Thirty years ago I had the privilege of shooting a very small part of the Time-Life book on Sydney - part of their Great Cities collection. The principal photographer, Brian Brake, was a legendary Magnum photojournalist, most famous for producing Magnum's then most widely published photo essay “Monsoon”. What I didn't know when we began, was that he was also a consummate aerial photographer, able to turn, for example, Bondi Beach crowded with sun bakers into a colourful carpet of male and female torsos resembling chromosome-like pairs. To do this Brake used his command of the prime visual vocabulary when photographing from on high - abstraction allied to compression of perspective. "My aircraft is my tripod," Brake would say simply when we discussed this approach.

David Flanagan has an equal, if different command of this unique approach. When I first reviewed Flanagan's black and white abstract aerial landscapes for the Sydney Morning Herald some years ago, I marveled at his creation of sensuous, anthropomorphic forms within his tightly controlled, elegant compositions - never an easy task when flying at speed from location to location. His photographs also had a coherence of composition reminiscent, though in black and white, of Australia's veteran master of colour aerial photography - Richard Woldendorp. Flanagan also brought to mind black and white images of a past U.S. master of this genre - William Garnett. But in retrospect, I felt a distinct difference emerged between the pictures of the U.S. photographer and Flanagan. This Australian has a darker, more Antipodean vision than the familiar, Edward Weston-esque interlocking nude-like forms of Garnett's merging sand dunes. Flanagan seems also to pay homage to another, far more ancient source - Australian indigenous culture - which almost always resonated with an aerial viewpoint as Aboriginal paintings plumbed the song-lined landscapes of remote, inland Australia. Strange faces emerged within Flanagan's photographs from this period - but not convenient, cosmetic Caucasian profiles - instead Flanagan found brooding, ancient faces almost hidden within cliff facades and rolling dunes - more then a little reminiscent of the landscape-like portraits Tasmanian master photographer Ricky Maynard would make in his memorable, still unsurpassed Wik Elder pictures.

There is something else in Flanagan's black & white aerial sorcery, however, which emerged after a longer, slower viewing of his work. Dark, abstract, secondary shapes often shelter beneath the landscapes nominally addressed by this photographer. Words from Diane Arbus came to mind. When asked what her photography represented, Arbus responded seemingly obliquely, perhaps informed by her own, ultimately tragic quest for mental stability: "Why ... photography is a process of recognizing what you've never seen!"

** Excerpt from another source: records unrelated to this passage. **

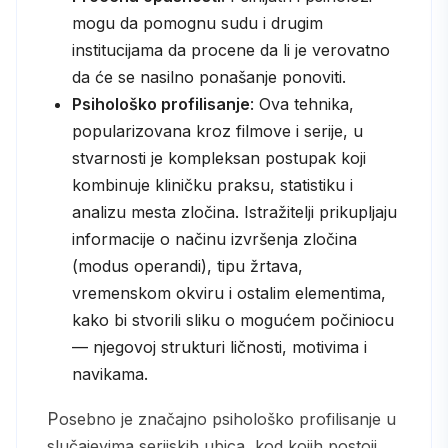
mogu da pomognu sudu i drugim
institucijama da procene da li je verovatno
da će se nasilno ponašanje ponoviti.
Psihološko profilisanje
: Ova tehnika,
popularizovana kroz filmove i serije, u
stvarnosti je kompleksan postupak koji
kombinuje kliničku praksu, statistiku i
analizu mesta zločina. Istražitelji prikupljaju
informacije o načinu izvršenja zločina
(modus operandi), tipu žrtava,
vremenskom okviru i ostalim elementima,
kako bi stvorili sliku o mogućem počiniocu
— njegovoj strukturi ličnosti, motivima i
navikama.
Posebno je značajno psihološko profilisanje u
slučajevima serijskih ubica, kod kojih postoji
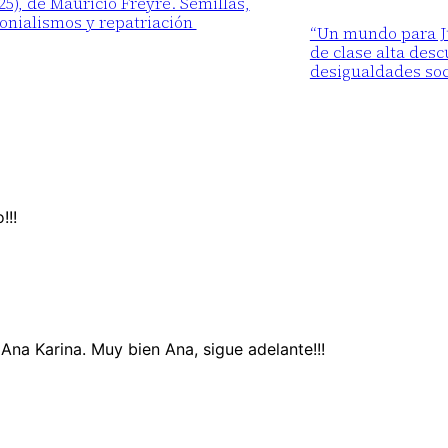
25), de Mauricio Freyre. Semillas,
lonialismos y repatriación
“Un mundo para Ju
de clase alta desc
desigualdades soc
!!!
Ana Karina. Muy bien Ana, sigue adelante!!!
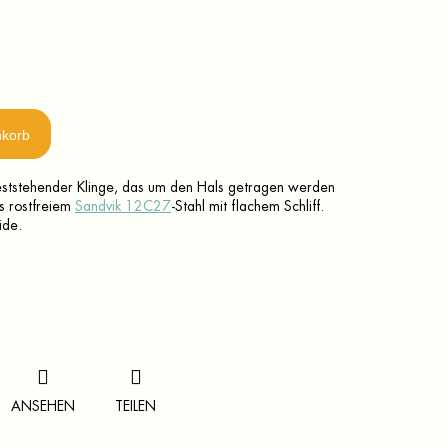
nkorb
feststehender Klinge, das um den Hals getragen werden
us rostfreiem
Sandvik 12C27
-Stahl mit flachem Schliff.
ide.
ANSEHEN
TEILEN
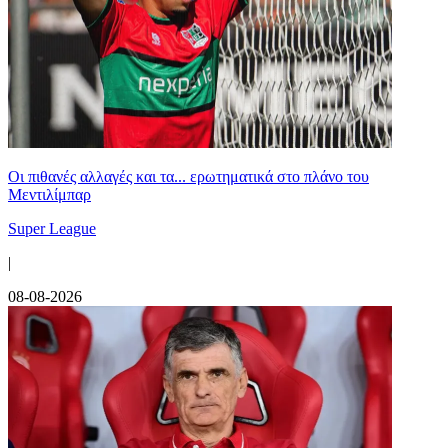
Οι πιθανές αλλαγές και τα... ερωτηματικά στο πλάνο του
Μεντιλίμπαρ
Super League
|
08-08-2026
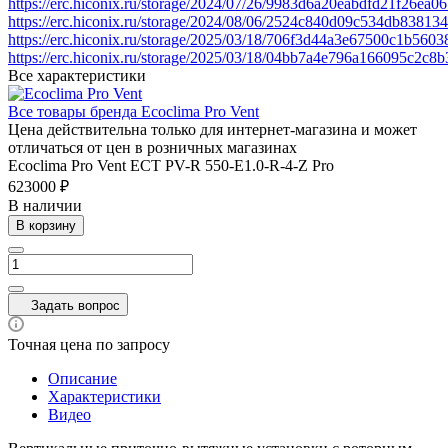
https://erc.hiconix.ru/storage/2024/07/26/9983d6a20eabdfd21f26ea
https://erc.hiconix.ru/storage/2024/08/06/2524c840d09c534db8381
https://erc.hiconix.ru/storage/2025/03/18/706f3d44a3e67500c1b560
https://erc.hiconix.ru/storage/2025/03/18/04bb7a4e796a166095c2c
Все характеристики
Все товары бренда Ecoclima Pro Vent
Цена действительна только для интернет-магазина и может
отличаться от цен в розничных магазинах
Ecoclima Pro Vent ECT PV-R 550-E1.0-R-4-Z Pro
623000 ₽
В наличии
В корзину
Задать вопрос
Точная цена по запросу
Описание
Характеристики
Видео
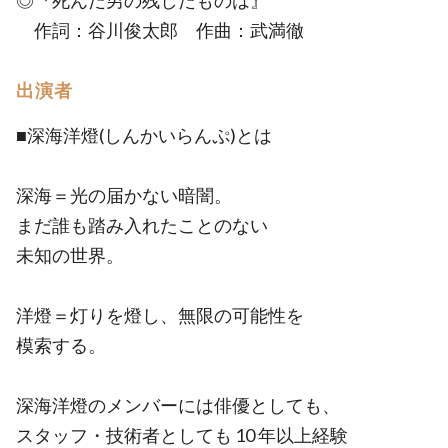
◎『死んだ男の残したものは』
作詞：谷川俊太郎 作曲：武満徹
出演者
■深海洋燈(しんかいらんぷ)とは
深海＝光の届かない暗闇。
まだ誰も踏み入れたことのない
未知の世界。
洋燈＝灯りを燈し、無限の可能性を
模索する。
深海洋燈のメンバーには俳優としても、
スタッフ・技術者としても 10 年以上経験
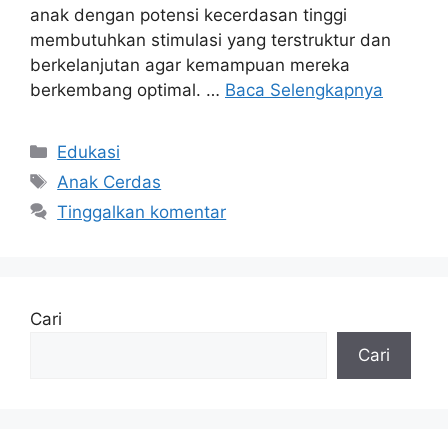
anak dengan potensi kecerdasan tinggi
membutuhkan stimulasi yang terstruktur dan
berkelanjutan agar kemampuan mereka
berkembang optimal. …
Baca Selengkapnya
Kategori
Edukasi
Tag
Anak Cerdas
Tinggalkan komentar
Cari
Cari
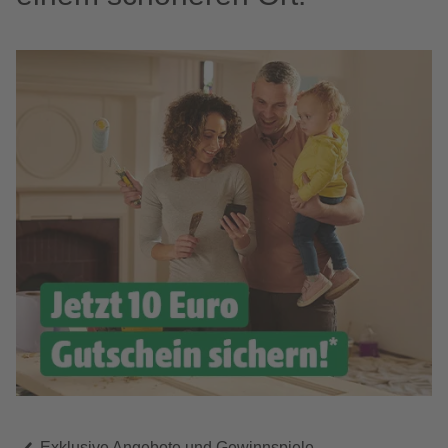
Exklusive Angebote und Gewinnspiele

There is great darkness and light in the vision of David Flanagan - ominous archetypal shapes shelter behind the vistas his cameras records so well, literally. It is a measure of the depth of his vision that the pictures before us succeed so well - as both literal and allegorical statements. As Australian photographers come to terms with the antipodean landscape - an important part of this growing artistic fusion can be found in the fine body of work being produced by David Flanagan.